Schließlich erkenne ich an Jürgens Blick, dass er nachgibt.
„Okay. Ich warte draußen. Aber ich tu das nicht für dich, sondern für die Kinder.“
Als er sich zum Gehen wendet, erinnert er mich an einen geschlagenen Hund. Er tut mir leid. Ich hatte nie gewollt, dass es so kommt.
Da dreht sich Jürgen auf einmal um. „Ich warte aber nur eine Minute. Dann fahre ich.“
Ich nicke. Doch das bekommt er schon nicht mehr mit, da er bereits die Haustür öffnet. Sofort weht eisige Kälte ins Zimmer. Ich schlinge die Arme um mich. Jetzt, wo ich die Situation entschärft und eine Eskalation vermieden habe, fällt mir auf, wie kalt mir eigentlich ist.

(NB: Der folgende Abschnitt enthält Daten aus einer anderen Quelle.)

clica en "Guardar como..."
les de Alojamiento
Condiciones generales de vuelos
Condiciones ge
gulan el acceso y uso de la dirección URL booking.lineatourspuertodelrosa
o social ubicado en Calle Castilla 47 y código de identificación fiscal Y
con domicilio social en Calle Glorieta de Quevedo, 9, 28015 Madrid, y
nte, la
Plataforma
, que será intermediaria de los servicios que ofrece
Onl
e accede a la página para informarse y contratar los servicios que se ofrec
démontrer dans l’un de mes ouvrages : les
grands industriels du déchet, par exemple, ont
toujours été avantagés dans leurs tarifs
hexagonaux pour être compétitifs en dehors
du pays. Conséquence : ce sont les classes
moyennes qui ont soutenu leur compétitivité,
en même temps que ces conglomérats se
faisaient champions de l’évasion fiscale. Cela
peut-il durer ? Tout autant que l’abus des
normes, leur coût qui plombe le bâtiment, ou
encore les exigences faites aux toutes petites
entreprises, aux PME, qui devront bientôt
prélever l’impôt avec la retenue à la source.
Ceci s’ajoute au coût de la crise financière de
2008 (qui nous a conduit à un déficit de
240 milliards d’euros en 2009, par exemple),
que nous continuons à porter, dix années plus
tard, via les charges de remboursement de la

„Du frierst ja.“, stellt Michael besorgt fest. Seinen aufmerksamen Augen entgeht nichts. Vor allem wenn es um mich geht. Doch diesmal wickelt er mich mit seiner charmanten Art nicht um den Finger. Seine Worte hallen in meinen Gedanken nach: Du kannst ihr nicht das geben, was sie braucht. Sonst würde sie nicht zu mir kommen.

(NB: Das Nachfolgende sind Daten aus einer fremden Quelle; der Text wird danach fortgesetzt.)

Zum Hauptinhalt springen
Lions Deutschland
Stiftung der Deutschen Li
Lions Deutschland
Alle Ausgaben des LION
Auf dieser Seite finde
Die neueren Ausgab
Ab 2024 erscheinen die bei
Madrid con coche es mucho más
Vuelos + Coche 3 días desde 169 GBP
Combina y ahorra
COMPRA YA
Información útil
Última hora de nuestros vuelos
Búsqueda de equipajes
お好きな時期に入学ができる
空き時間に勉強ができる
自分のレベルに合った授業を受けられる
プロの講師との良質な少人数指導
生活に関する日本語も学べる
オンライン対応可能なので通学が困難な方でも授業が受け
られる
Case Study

„Hol mir einfach meinen Mantel und meine Handtasche, okay?“, erwidere ich trocken. Während Michael zur Garderobe läuft, um meine Sachen zu holen, greife ich hastig nach meiner Jeans. Ich habe die Angewohnheit sie auszuziehen, wenn ich bei Michael bin. Zum einen ist das bequemer, wenn man auf dem Sofa sitzt. Zum anderen ist es durch den Kamin auch so schon warm genug.
Außerdem kann Michael dann meine Beine streicheln und es geht schneller, wenn wir übereinander herfallen…

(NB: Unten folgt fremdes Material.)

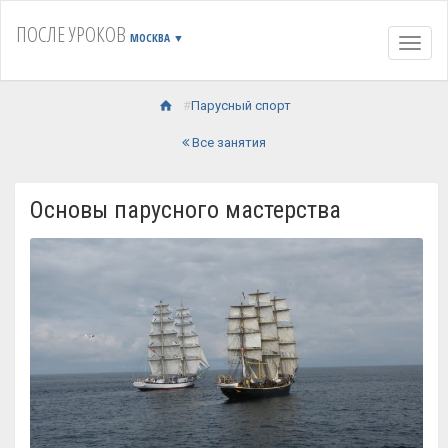
ПОСЛЕ УРОКОВ
МОСКВА
▼
Навиг
Парусный спорт
Все занятия
Основы парусного мастерства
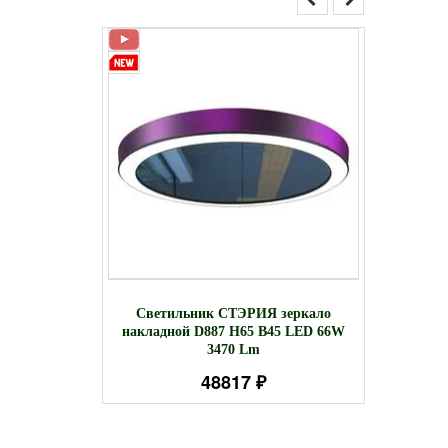
подвесной
Лампа т
Светильник СТЭРИЯ зеркало
 7386 Lm
накладной D887 H65 B45 LED 66W
3470 Lm
48817 ₽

Ich schlüpfe in meine Jeans und schließe den Reißverschluss, als er mir meinen Mantel hinhält. „Hier.“
„Danke.“ Ich vermeide den Augenkontakt mit ihm.
„Hey, es tut mir leid.“ Seine Stimme klingt versöhnlich.
Langsam hebe ich den Kopf. „Was tut dir leid?“
„Was ich vorhin gesagt habe. Du weißt, dass das nicht so gemeint war.“
„Ach ja?“ Ich blitze ihn wütend an. „Wen wolltest du damit eigentlich verletzen? Mich oder meinen Mann?“
Da legt Micha seine Hand auf meine Schulter. „Ich würde dich nie verletzen wollen. Ich war nur so sauer in dem Moment. Er taucht hier plötzlich auf und nennt dich ,Schlampe’...“
„Und du bist besser als er? Was sollte das mit dem ,sonst würde sie nicht zu mir kommen’?“
„Es tut mir leid, wirklich.“ Micha sieht mich niedergeschlagen an. „Ich liebe dich, Kate. Und ich hatte einfach das Gefühl, dass ich dich beschützen muss.
Niemand darf dich ,Schlampe’ nennen und schon gar nicht in meiner Wohnung.“
„Schon gut.“ Mein Ärger verfliegt. Ich greife nach Michas Hand „Ich habe Angst.“, flüstere ich.